Natural immunity to malaria develops slowly and malaria vaccine trials have been disappointing, with low efficacy and poor longevity, particularly in areas with high malaria exposure. Many pathogens (Malaria, Leishmania, Trypanosoma, Mycobacterium tuberculosis (Mtb) and HIV) can persist in the human and murine bone marrow (BM), where B lymphocytes develop. As they mature, B cells that bind to molecules present in this environment undergo negative selection and are deleted from the repertoire to prevent autoimmunity. Our research investigates the hypothesis that through persistence in the BM, pathogens can exploit this endogenous mechanism for self-tolerance. This would lead to pathogen-specific tolerance and could contribute to inefficient acquisition of natural and vaccine-induced immunity. Using human samples from a malaria-endemic region in Mali, as well as a chronic malaria mouse model, experimental approaches involve cellular immunology, immunofluorescence analysis and next-generation sequencing of the B cell receptor (BCR) repertoire. It will be elucidated whether pathogen persistence in the BM can undermine efficient acquisition of immunity and illuminate underlying mechanisms, that will ultimately prove critical for the development of an effective vaccine against pathogens such as malaria, HIV and Mtb.

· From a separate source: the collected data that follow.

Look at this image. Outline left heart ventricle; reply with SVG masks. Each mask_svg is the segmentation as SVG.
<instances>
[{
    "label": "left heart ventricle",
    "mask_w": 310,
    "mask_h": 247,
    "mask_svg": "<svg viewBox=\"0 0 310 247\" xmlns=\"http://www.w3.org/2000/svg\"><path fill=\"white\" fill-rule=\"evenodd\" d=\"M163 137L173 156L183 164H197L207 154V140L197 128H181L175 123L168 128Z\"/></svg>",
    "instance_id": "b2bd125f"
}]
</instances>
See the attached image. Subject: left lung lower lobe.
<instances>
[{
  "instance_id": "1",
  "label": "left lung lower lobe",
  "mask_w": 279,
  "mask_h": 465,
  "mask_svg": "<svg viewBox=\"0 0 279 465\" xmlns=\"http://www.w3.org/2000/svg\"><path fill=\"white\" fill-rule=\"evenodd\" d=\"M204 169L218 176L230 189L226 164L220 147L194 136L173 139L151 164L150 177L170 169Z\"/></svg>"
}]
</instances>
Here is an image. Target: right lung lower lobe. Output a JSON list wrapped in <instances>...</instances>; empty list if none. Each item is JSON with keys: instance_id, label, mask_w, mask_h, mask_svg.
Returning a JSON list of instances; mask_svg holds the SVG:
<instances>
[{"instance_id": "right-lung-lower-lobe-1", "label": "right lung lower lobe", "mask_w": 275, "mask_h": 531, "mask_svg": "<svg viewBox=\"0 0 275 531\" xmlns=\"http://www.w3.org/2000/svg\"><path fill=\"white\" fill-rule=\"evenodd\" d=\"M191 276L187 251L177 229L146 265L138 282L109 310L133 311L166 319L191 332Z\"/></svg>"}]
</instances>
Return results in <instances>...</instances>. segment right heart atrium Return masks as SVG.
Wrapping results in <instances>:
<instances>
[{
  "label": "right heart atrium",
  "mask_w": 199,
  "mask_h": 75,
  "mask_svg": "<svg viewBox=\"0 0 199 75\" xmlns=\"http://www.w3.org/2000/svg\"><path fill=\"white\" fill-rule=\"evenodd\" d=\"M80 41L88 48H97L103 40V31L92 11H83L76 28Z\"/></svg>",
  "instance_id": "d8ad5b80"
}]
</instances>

V(D)J recombination creates billions of antibodies (B cell receptors, BCRs) that collectively provide broad protection against a vast diversity of pathogens. The antibody repertoire is further diversified through somatic hypermutation (SHM). Quantification of this diversity has been possible since the recent development of high-throughput immune repertoire sequencing. Many studies have examined how the BCR repertoires change in response to vaccination or infection, yet few have explored the longitudinal evolution and dynamics of the immune repertoire in healthy individuals. Using a unique set of samples obtained from an ongoing longitudinal cohort study in malaria-endemic Mali, we are characterizing the BCR repertoires as they evolve over the course of many years, assessing the impact of successive acute malaria episodes and generating key insights into the longevity of malaria-specific B cell clones.

The work with cohort studies in Mali is conducted through a close collaboration with Peter Crompton's laboratory at NIAID/NIH, an experienced team of clinicians and scientists from the Malaria Research and Training Center (MRTC) at the University of Bamako, and the support provided by the NIAID International Centers for Excellence in Research (ICER) program.